-
Notifications
You must be signed in to change notification settings - Fork 2.1k
Description
Feature request
Is it possible to build a LoRA that doesn't inject into the transformer? This would allow for reusing the same basic transformer with multiple adapters in the same process while saving on GPU memory (probably at the expense of some speed)
Motivation
We've started using PEFT with LoRA for tasks such as sentiment analysis and constituency parsing in Stanza, and one thing we found is that there is currently no memory savings compared to using a fully finetuned transformer.
For example, if the transformer loaded for sentiment analysis takes 3GB, with no finetuning we can reuse the same transformer weights when constituency parsing, making for a total of 3GB plus the prediction heads of the models.

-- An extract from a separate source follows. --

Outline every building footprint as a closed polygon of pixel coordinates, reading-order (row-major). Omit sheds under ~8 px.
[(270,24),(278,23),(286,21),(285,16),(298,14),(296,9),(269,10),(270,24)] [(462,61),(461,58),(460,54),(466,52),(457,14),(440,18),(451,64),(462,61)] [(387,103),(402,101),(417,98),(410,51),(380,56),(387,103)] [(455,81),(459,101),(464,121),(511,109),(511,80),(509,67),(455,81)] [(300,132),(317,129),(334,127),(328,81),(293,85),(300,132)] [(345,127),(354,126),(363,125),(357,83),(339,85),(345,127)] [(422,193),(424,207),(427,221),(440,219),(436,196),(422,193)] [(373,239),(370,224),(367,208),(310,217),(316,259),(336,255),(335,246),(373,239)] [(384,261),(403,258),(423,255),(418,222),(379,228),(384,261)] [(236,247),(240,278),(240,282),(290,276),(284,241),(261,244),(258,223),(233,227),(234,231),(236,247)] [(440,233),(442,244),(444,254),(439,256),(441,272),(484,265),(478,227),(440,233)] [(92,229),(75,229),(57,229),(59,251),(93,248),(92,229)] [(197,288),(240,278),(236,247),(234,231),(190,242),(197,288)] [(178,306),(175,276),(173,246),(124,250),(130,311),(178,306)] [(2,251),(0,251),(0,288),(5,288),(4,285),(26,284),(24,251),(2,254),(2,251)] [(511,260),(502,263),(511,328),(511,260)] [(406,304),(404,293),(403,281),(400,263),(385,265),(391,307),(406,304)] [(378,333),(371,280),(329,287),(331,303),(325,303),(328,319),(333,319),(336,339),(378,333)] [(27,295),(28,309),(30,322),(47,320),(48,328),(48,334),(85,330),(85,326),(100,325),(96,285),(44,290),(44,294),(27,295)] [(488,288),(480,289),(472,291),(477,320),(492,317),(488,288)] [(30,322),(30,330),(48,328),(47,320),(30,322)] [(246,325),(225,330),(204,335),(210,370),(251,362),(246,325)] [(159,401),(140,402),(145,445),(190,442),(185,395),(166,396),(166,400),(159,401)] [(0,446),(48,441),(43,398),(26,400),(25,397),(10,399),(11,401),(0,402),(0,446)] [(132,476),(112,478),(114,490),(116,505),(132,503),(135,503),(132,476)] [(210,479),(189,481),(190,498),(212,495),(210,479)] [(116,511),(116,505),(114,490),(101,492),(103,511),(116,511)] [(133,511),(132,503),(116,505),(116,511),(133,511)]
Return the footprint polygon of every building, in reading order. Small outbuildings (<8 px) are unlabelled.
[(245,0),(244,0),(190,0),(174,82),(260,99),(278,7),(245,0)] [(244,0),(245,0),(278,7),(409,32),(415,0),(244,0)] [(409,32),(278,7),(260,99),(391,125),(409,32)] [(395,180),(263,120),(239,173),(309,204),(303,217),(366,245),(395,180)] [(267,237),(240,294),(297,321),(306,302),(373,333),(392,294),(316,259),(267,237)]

If we use fully FT transformers, obviously that increases to 6GB assuming those are our only two tasks.
PEFT with LoRA uses inject_adapter_in_model to update the model with the As and Bs, AFAIK, meaning that loading those two models still takes 6GB. If we could have a version of the transformer which does inference with the As and Bs not injected, but wrapping the base transformer's tensors, this would almost certainly be noticeably slower but would allow for a much smaller memory footprint.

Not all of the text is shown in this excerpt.